Hi
I’m experiencing an issue where distributed models using torch.distributed.launch and distributeddataparallel hang specifically for NCCL Multi-GPU Multi-Node training, but work fine for Single-GPU Multi-Node and Multi-Node, Single-GPU training, and was wondering if anyone else had experienced such an issue?
In the specific case of Multi-GPU Multi-Node, all GPU’s are loaded with models (as in, nvidia-smi reports GPU memory utilisation), but at reaching distributeddataparallel NCCL_DEBUG reports
“SECONDARY_ADDR:6582:6894 [1] NCCL INFO Call to connect returned Connection timed out, retrying
SECONDARY_ADDR:6581:6895 [0] NCCL INFO Call to connect returned Connection timed out, retrying” on the rank 1 variant running on device SECONDARY_ADDR.
But for both single-node/multi-gpu and multi-node/single-gpu, the code proceeds past distributeddataparallel without any issues, which is what is making this particularly perplexing.
Job is being run via slurm using torch 1.8.1+cu111 and nccl/2.8.3-cuda-11.1.1.
Key implementation details are as follows.
The batch script used to run the code has the key details:
export NPROCS_PER_NODE=2 # GPUs per node
export WORLD_SIZE=2 # Total nodes (total ranks are GPUs*World Size
…
RANK=0
for node in $HOSTLIST; do
ssh $node "
module load nccl/2.8.3-cuda-11.1.1
python3 -m torch.distributed.launch --nproc_per_node=$NPROCS_PER_NODE –
nnodes=$WORLD_SIZE --node_rank=$RANK --master_addr=$MASTER_ADDR -
master_port=$MASTER_PORT test.py > test_$RANK" &
RANK=$((RANK+1))
done
wait
The above is the multi-node multi-gpu configuration. For single-node multi-gpu it is modified so that NPROCS_PER_NODE=2, WORLD_SIZE=1; while multi-node single gpu is NPROCS_PER_NODE=1, WORLD_SIZE=2.

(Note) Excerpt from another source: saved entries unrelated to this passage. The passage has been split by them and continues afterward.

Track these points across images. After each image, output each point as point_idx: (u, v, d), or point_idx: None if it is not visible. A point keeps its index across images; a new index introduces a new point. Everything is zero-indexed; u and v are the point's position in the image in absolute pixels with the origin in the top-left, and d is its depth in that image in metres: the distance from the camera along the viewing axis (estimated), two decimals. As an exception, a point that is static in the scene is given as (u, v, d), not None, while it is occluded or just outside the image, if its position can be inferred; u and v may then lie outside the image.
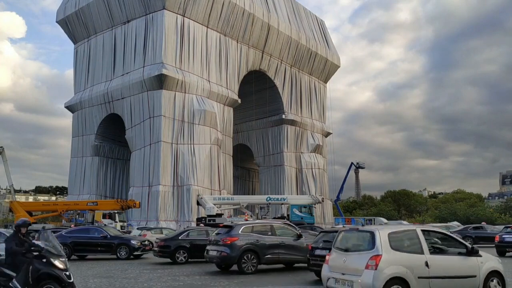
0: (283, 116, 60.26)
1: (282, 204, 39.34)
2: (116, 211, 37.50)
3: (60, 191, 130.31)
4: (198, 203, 38.15)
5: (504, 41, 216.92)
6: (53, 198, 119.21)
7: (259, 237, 14.34)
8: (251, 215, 36.99)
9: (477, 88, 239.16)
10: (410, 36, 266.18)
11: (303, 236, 15.30)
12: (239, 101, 52.60)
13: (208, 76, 48.72)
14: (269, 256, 14.26)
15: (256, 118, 62.89)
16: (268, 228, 14.99)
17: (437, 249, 8.70)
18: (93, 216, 36.90)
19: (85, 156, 52.58)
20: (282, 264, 15.52)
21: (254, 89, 59.49)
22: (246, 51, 54.65)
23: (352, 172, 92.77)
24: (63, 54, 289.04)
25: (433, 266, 8.20)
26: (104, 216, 36.25)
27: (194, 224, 36.79)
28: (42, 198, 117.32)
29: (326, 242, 12.48)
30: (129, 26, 48.60)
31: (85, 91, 52.70)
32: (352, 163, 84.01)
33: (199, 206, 38.24)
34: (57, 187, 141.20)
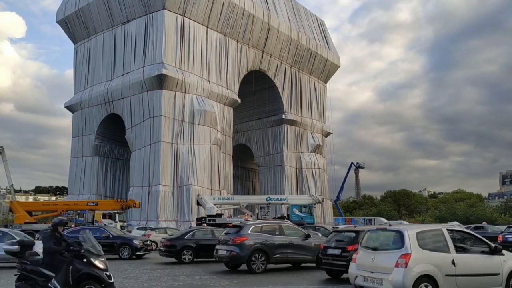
0: (283, 116, 60.27)
1: (282, 204, 39.33)
2: (116, 211, 37.46)
3: (60, 191, 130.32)
4: (198, 203, 38.16)
5: (504, 41, 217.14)
6: (53, 198, 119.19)
7: (268, 237, 14.46)
8: (251, 215, 36.95)
9: (477, 88, 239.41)
10: (410, 36, 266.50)
11: (311, 236, 15.50)
12: (239, 101, 52.60)
13: (208, 76, 48.72)
14: (278, 255, 14.40)
15: (256, 118, 62.89)
16: (276, 228, 15.15)
17: (460, 248, 8.97)
18: (93, 216, 36.84)
19: (85, 156, 52.59)
20: (290, 264, 15.63)
21: (254, 89, 59.49)
22: (246, 51, 54.65)
23: (352, 172, 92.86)
24: (63, 54, 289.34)
25: (459, 264, 8.47)
26: (104, 216, 36.20)
27: (194, 224, 36.78)
28: (42, 198, 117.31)
29: (338, 241, 12.70)
30: (129, 26, 48.61)
31: (85, 91, 52.70)
32: (352, 163, 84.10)
33: (199, 206, 38.24)
34: (57, 187, 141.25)
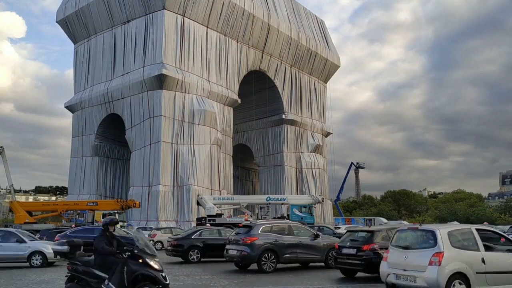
0: (283, 116, 60.28)
1: (282, 204, 39.31)
2: (116, 211, 37.42)
3: (60, 191, 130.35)
4: (198, 203, 38.13)
5: (504, 41, 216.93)
6: (53, 198, 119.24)
7: (277, 237, 14.62)
8: (251, 215, 36.93)
9: (477, 88, 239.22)
10: (410, 36, 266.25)
11: (320, 236, 15.73)
12: (239, 101, 52.62)
13: (208, 76, 48.74)
14: (288, 255, 14.57)
15: (256, 118, 62.91)
16: (286, 228, 15.38)
17: (487, 246, 9.26)
18: (93, 216, 36.82)
19: (85, 156, 52.60)
20: (299, 264, 15.77)
21: (254, 89, 59.51)
22: (246, 51, 54.66)
23: (352, 172, 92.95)
24: (63, 54, 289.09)
25: (488, 262, 8.81)
26: (104, 216, 36.04)
27: (194, 224, 36.78)
28: (42, 198, 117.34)
29: (353, 241, 12.97)
30: (129, 26, 48.62)
31: (85, 91, 52.71)
32: (352, 163, 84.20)
33: (199, 206, 38.23)
34: (57, 187, 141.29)
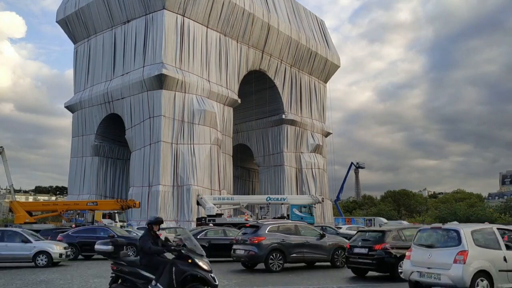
0: (283, 116, 60.25)
1: (282, 204, 39.30)
2: (116, 211, 37.45)
3: (60, 191, 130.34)
4: (198, 203, 38.14)
5: (504, 41, 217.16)
6: (53, 198, 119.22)
7: (285, 237, 14.74)
8: (251, 215, 36.94)
9: (477, 88, 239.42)
10: (410, 36, 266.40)
11: (326, 235, 15.91)
12: (239, 101, 52.60)
13: (208, 76, 48.72)
14: (295, 255, 14.70)
15: (256, 118, 62.87)
16: (292, 227, 15.52)
17: (507, 246, 9.55)
18: (93, 216, 36.82)
19: (85, 156, 52.58)
20: (305, 263, 15.87)
21: (254, 89, 59.48)
22: (246, 51, 54.65)
23: (352, 172, 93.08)
24: (63, 54, 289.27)
25: (510, 260, 9.14)
26: (104, 216, 36.14)
27: (194, 224, 36.79)
28: (42, 198, 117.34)
29: (365, 241, 13.10)
30: (129, 26, 48.60)
31: (85, 91, 52.69)
32: (352, 163, 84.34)
33: (199, 206, 38.23)
34: (57, 187, 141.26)
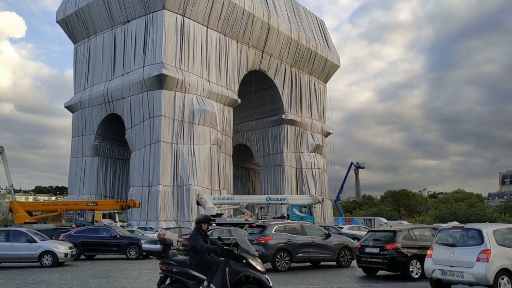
0: (283, 116, 60.26)
1: (282, 204, 39.26)
2: (116, 211, 37.50)
3: (60, 191, 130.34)
4: (198, 203, 38.10)
5: (504, 41, 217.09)
6: (53, 198, 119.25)
7: (291, 237, 14.86)
8: (251, 215, 36.93)
9: (477, 88, 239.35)
10: (410, 36, 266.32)
11: (331, 235, 16.06)
12: (239, 101, 52.60)
13: (208, 76, 48.73)
14: (301, 254, 14.83)
15: (256, 118, 62.88)
16: (298, 227, 15.69)
17: None
18: (93, 216, 36.85)
19: (85, 156, 52.60)
20: (311, 263, 15.98)
21: (254, 89, 59.49)
22: (246, 51, 54.65)
23: (352, 172, 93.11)
24: (63, 54, 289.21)
25: None
26: (104, 216, 36.19)
27: (194, 224, 36.74)
28: (42, 198, 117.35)
29: (376, 240, 13.24)
30: (129, 26, 48.61)
31: (85, 91, 52.71)
32: (352, 163, 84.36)
33: (199, 206, 38.20)
34: (57, 187, 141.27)
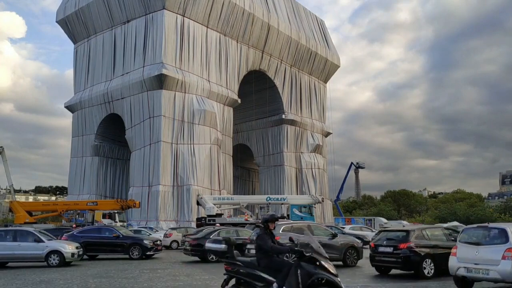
0: (283, 116, 60.28)
1: (282, 204, 39.30)
2: (116, 211, 37.53)
3: (60, 191, 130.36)
4: (198, 203, 38.15)
5: (504, 41, 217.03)
6: (53, 198, 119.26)
7: (298, 237, 14.77)
8: (251, 215, 36.95)
9: (477, 88, 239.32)
10: (410, 36, 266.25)
11: (337, 235, 16.29)
12: (239, 101, 52.62)
13: (208, 76, 48.74)
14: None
15: (256, 118, 62.91)
16: (305, 227, 15.72)
17: None
18: (93, 216, 36.87)
19: (85, 156, 52.61)
20: None
21: (254, 89, 59.52)
22: (246, 51, 54.66)
23: (352, 172, 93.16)
24: (63, 54, 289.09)
25: None
26: (104, 216, 36.22)
27: (193, 224, 36.80)
28: (42, 198, 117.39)
29: (389, 240, 13.34)
30: (129, 26, 48.63)
31: (85, 91, 52.72)
32: (352, 163, 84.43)
33: (199, 206, 38.25)
34: (57, 187, 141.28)
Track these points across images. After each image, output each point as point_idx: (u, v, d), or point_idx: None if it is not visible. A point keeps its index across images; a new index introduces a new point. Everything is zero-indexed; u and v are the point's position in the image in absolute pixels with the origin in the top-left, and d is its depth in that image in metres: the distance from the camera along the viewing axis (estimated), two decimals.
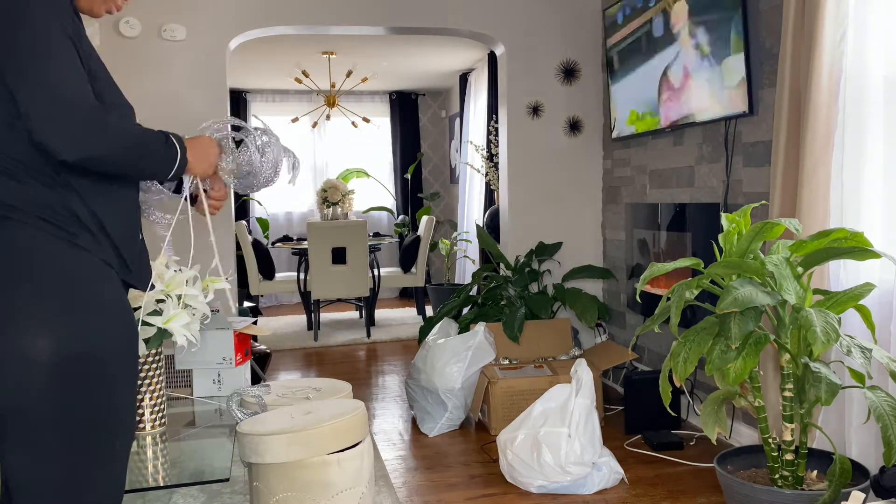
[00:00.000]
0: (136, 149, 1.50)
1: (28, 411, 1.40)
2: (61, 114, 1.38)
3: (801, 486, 2.23)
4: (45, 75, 1.38)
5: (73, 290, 1.45)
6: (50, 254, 1.44)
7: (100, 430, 1.47)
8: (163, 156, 1.57)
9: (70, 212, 1.47)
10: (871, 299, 2.44)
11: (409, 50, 6.47)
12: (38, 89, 1.37)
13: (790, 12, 2.74)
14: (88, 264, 1.48)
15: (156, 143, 1.55)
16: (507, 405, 3.61)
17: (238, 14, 4.30)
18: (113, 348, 1.48)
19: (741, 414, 3.37)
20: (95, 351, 1.45)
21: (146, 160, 1.53)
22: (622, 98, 4.22)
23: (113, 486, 1.53)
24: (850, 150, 2.60)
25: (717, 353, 2.09)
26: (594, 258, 4.79)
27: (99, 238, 1.51)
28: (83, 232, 1.48)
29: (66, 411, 1.42)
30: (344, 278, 6.15)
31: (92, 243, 1.49)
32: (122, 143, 1.46)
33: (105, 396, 1.47)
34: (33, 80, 1.38)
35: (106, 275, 1.51)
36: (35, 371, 1.39)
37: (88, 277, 1.47)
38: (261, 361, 4.14)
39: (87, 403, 1.44)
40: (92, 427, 1.46)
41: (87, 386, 1.44)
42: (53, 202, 1.46)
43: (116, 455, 1.52)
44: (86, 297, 1.46)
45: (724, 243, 2.27)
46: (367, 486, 1.92)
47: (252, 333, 2.62)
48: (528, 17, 4.61)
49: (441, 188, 8.92)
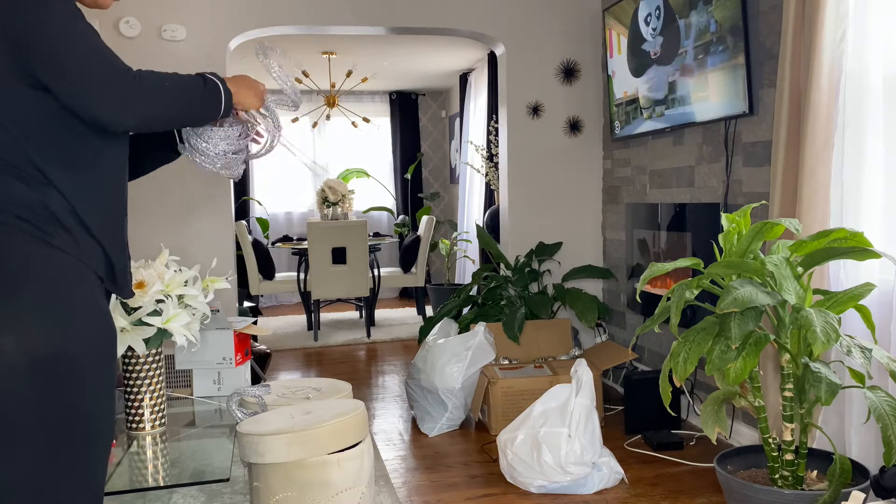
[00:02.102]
0: (184, 97, 1.54)
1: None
2: (112, 86, 1.43)
3: (801, 486, 2.23)
4: (85, 58, 1.42)
5: (43, 289, 1.43)
6: (21, 252, 1.43)
7: (71, 433, 1.44)
8: (208, 96, 1.59)
9: (48, 211, 1.46)
10: (871, 299, 2.44)
11: (409, 50, 6.47)
12: (83, 72, 1.41)
13: (790, 12, 2.74)
14: (61, 264, 1.46)
15: (196, 86, 1.58)
16: (507, 405, 3.61)
17: (238, 14, 4.30)
18: (83, 349, 1.45)
19: (741, 414, 3.37)
20: (65, 351, 1.43)
21: (195, 105, 1.57)
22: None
23: (87, 491, 1.49)
24: (850, 150, 2.60)
25: (717, 353, 2.09)
26: (594, 258, 4.79)
27: (79, 239, 1.50)
28: (60, 231, 1.47)
29: (34, 412, 1.40)
30: (344, 278, 6.15)
31: (69, 244, 1.48)
32: (170, 99, 1.51)
33: (76, 398, 1.44)
34: (76, 64, 1.41)
35: (81, 275, 1.49)
36: (1, 371, 1.38)
37: (60, 277, 1.45)
38: (261, 361, 4.13)
39: (56, 405, 1.42)
40: (62, 429, 1.43)
41: (56, 387, 1.42)
42: (31, 200, 1.45)
43: (91, 459, 1.49)
44: (57, 296, 1.44)
45: (724, 243, 2.27)
46: (367, 486, 1.92)
47: (252, 333, 2.62)
48: (528, 17, 4.61)
49: (441, 188, 8.92)
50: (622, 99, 4.24)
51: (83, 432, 1.47)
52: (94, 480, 1.51)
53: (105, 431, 1.51)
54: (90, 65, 1.42)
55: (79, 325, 1.46)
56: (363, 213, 8.45)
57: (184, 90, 1.54)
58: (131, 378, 2.14)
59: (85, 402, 1.46)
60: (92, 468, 1.50)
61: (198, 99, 1.57)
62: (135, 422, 2.15)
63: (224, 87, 1.63)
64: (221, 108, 1.63)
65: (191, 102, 1.56)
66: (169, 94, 1.51)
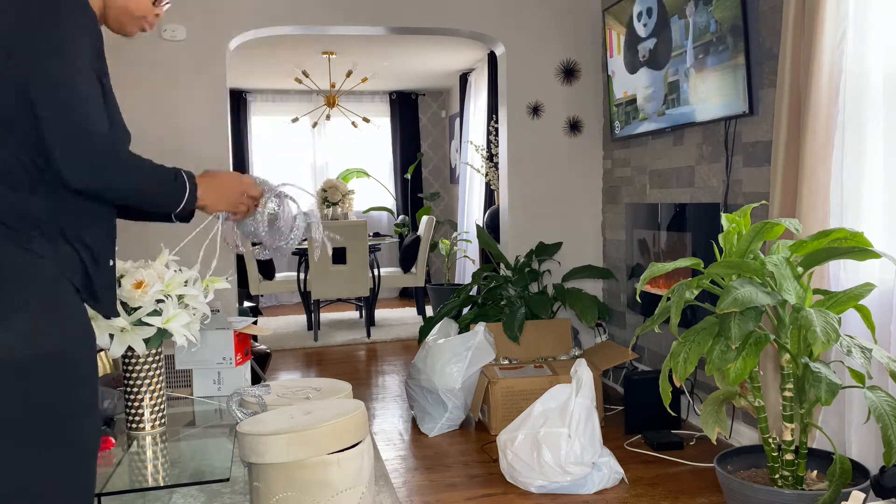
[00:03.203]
0: (144, 182, 1.53)
1: None
2: (77, 143, 1.42)
3: (801, 486, 2.23)
4: (67, 102, 1.42)
5: (13, 291, 1.43)
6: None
7: (54, 435, 1.44)
8: (169, 190, 1.59)
9: (29, 217, 1.47)
10: (871, 299, 2.44)
11: (409, 50, 6.47)
12: (60, 115, 1.42)
13: (790, 12, 2.74)
14: (38, 268, 1.46)
15: (164, 177, 1.58)
16: (507, 405, 3.61)
17: (238, 14, 4.30)
18: (54, 352, 1.45)
19: (741, 414, 3.37)
20: (36, 355, 1.42)
21: (153, 194, 1.57)
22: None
23: (76, 495, 1.48)
24: (850, 150, 2.60)
25: (717, 353, 2.09)
26: (594, 258, 4.79)
27: (57, 246, 1.50)
28: (39, 237, 1.47)
29: (6, 413, 1.40)
30: (344, 278, 6.15)
31: (47, 250, 1.48)
32: (130, 176, 1.51)
33: (51, 399, 1.44)
34: (57, 104, 1.42)
35: (56, 281, 1.48)
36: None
37: (36, 281, 1.45)
38: (261, 361, 4.13)
39: (28, 406, 1.42)
40: (45, 431, 1.43)
41: (35, 390, 1.42)
42: (14, 204, 1.46)
43: (72, 464, 1.48)
44: (28, 299, 1.44)
45: (724, 243, 2.27)
46: (367, 486, 1.92)
47: (252, 333, 2.62)
48: (528, 17, 4.62)
49: (441, 188, 8.92)
50: (622, 99, 4.24)
51: (65, 434, 1.46)
52: (80, 478, 1.50)
53: (83, 432, 1.50)
54: (74, 115, 1.42)
55: (52, 328, 1.45)
56: (363, 213, 8.45)
57: (150, 176, 1.55)
58: (131, 378, 2.14)
59: (59, 404, 1.45)
60: (77, 469, 1.49)
61: (159, 189, 1.57)
62: (135, 422, 2.15)
63: (191, 187, 1.62)
64: (180, 205, 1.62)
65: (151, 191, 1.56)
66: (134, 175, 1.51)
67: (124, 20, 1.66)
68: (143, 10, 1.67)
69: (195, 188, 1.63)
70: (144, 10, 1.67)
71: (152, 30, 2.11)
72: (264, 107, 8.34)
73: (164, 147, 4.23)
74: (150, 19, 1.69)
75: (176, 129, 4.29)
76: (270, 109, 8.35)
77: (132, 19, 1.67)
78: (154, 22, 1.71)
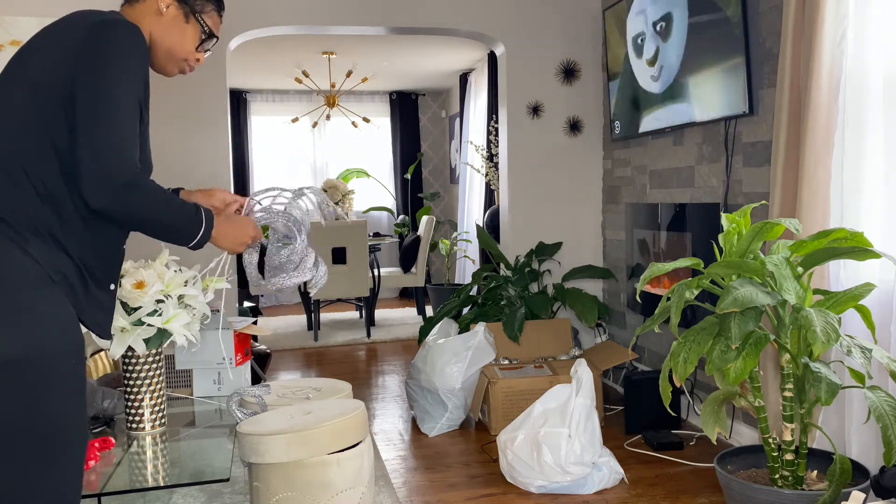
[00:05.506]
0: (162, 214, 1.57)
1: None
2: (106, 163, 1.46)
3: (801, 486, 2.23)
4: (106, 129, 1.46)
5: (6, 292, 1.43)
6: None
7: (42, 438, 1.44)
8: (184, 227, 1.63)
9: (31, 220, 1.48)
10: (871, 299, 2.44)
11: (409, 50, 6.47)
12: (95, 139, 1.45)
13: (790, 12, 2.74)
14: (30, 270, 1.46)
15: (182, 214, 1.61)
16: (507, 405, 3.61)
17: (238, 14, 4.30)
18: (39, 356, 1.45)
19: (741, 414, 3.37)
20: (20, 358, 1.42)
21: (168, 228, 1.60)
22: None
23: (64, 497, 1.49)
24: (850, 150, 2.60)
25: (717, 353, 2.09)
26: (594, 258, 4.79)
27: (53, 253, 1.50)
28: (37, 241, 1.48)
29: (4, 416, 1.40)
30: (344, 278, 6.15)
31: (43, 254, 1.48)
32: (150, 207, 1.54)
33: (34, 404, 1.44)
34: (96, 129, 1.45)
35: (46, 285, 1.48)
36: None
37: (26, 282, 1.46)
38: (261, 361, 4.13)
39: (9, 410, 1.42)
40: (31, 434, 1.43)
41: (22, 392, 1.42)
42: (19, 204, 1.47)
43: (57, 469, 1.48)
44: (16, 303, 1.44)
45: (724, 243, 2.27)
46: (367, 486, 1.92)
47: (252, 333, 2.62)
48: (528, 17, 4.61)
49: (441, 188, 8.92)
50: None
51: (54, 437, 1.46)
52: (65, 485, 1.50)
53: (69, 438, 1.50)
54: (112, 135, 1.46)
55: (38, 333, 1.45)
56: (363, 213, 8.45)
57: (169, 211, 1.58)
58: (131, 378, 2.14)
59: (44, 409, 1.45)
60: (62, 475, 1.49)
61: (175, 224, 1.61)
62: (135, 422, 2.15)
63: (207, 226, 1.67)
64: (195, 240, 1.66)
65: (167, 224, 1.59)
66: (153, 206, 1.55)
67: (167, 61, 1.71)
68: (187, 53, 1.72)
69: (210, 228, 1.68)
70: (188, 53, 1.72)
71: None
72: (264, 107, 8.34)
73: (165, 147, 4.23)
74: (191, 62, 1.75)
75: (176, 130, 4.28)
76: (270, 109, 8.35)
77: (175, 61, 1.72)
78: (195, 66, 1.76)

Key details of test.py are
parser = argparse.ArgumentParser(formatter_class=argparse.ArgumentDefaultsHelpFormatter)
parser.add_argument(“–local_rank”, type=int, help=“Local rank. Necessary for using the torch.distributed.launch utility.”)
arg = parser.parse_args()local_rank = arg.local_rank
torch.cuda.set_device(arg.local_rank)torch.distributed.init_process_group(backend=‘nccl’, init_method=‘env://’)
…
model = model.cuda() #to(device)
ddp_model = torch.nn.parallel.DistributedDataParallel(model, device_ids=[local_rank], output_device=local_rank)
…
train_sampler = DistributedSampler(dataset=train_set)
…
While torch.distributed.launch has recently been depreciated and replaced with.elastic_launch, moving to elastic_launch as a potential solution does not seem viable, due to the dependence on etcd which I’m unable to install due to access privilege restrictions.
If anyone had any suggestions about how to resolve this, I would greatly appreciate your input.
Thanks